Make use of chrony's seccomp-based sandbox
chronyd has a nifty -F
option:
This option configures system call filters loaded by chronyd processes if it was compiled with support for the Linux secure computing (seccomp) facility. Three levels are defined: 0, 1, 2. The filters are disabled at level 0. At levels 1 and 2, chronyd will be killed if it makes a system call which is blocked by the filters. The level can be specified as a negative number to trigger the SIGSYS signal instead of SIGKILL, which can be useful for debugging. The default value is 0.
At level 1, the filters allow only selected system calls that are normally expected to be made by chronyd. Other system calls are blocked. This level is recommended only if it is known to work on the version of the system where chrony is installed. The filters need to allow also system calls made by libraries that chronyd is using (e.g. libc), but different versions or implementations of the libraries might make different system calls. If the filters are missing a system call, chronyd could be killed even in normal operation.

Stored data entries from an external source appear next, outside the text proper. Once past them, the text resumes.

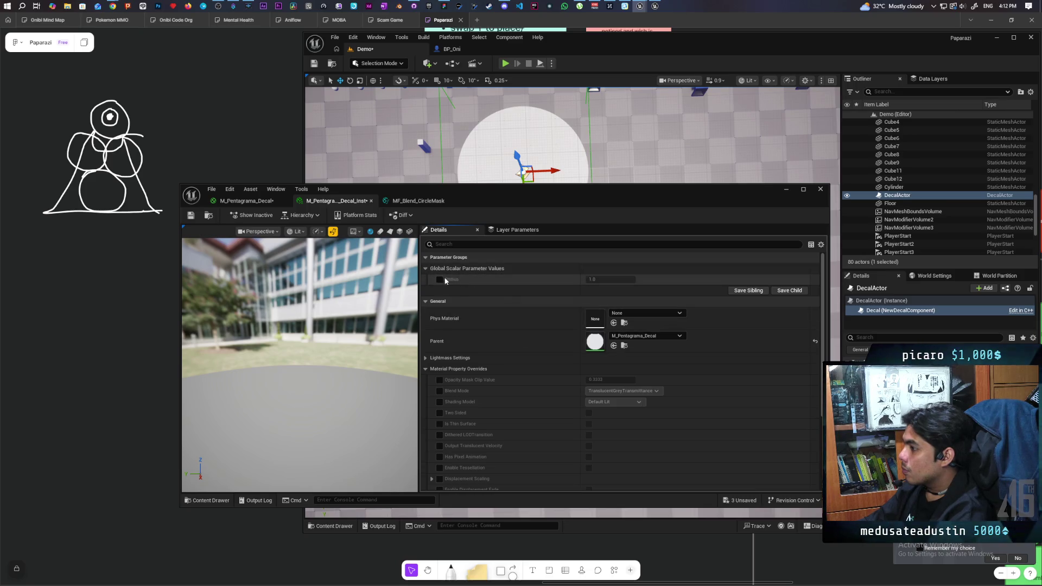
click(439, 280)
mouse_move(592, 280)
mouse_down()
mouse_move(538, 279)
mouse_move(619, 281)
mouse_up()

At level 2, the filters block only a small number of specific system calls (e.g. fork and exec). This approach should avoid false positives, but the protection of the system against a compromised chronyd process is much more limited.
The filters cannot be enabled with the mailonchange directive.
It would be nice to enable at least level 2, and if nothing breaks, level 1. I can send an MR if this suggestion is uncontroversial.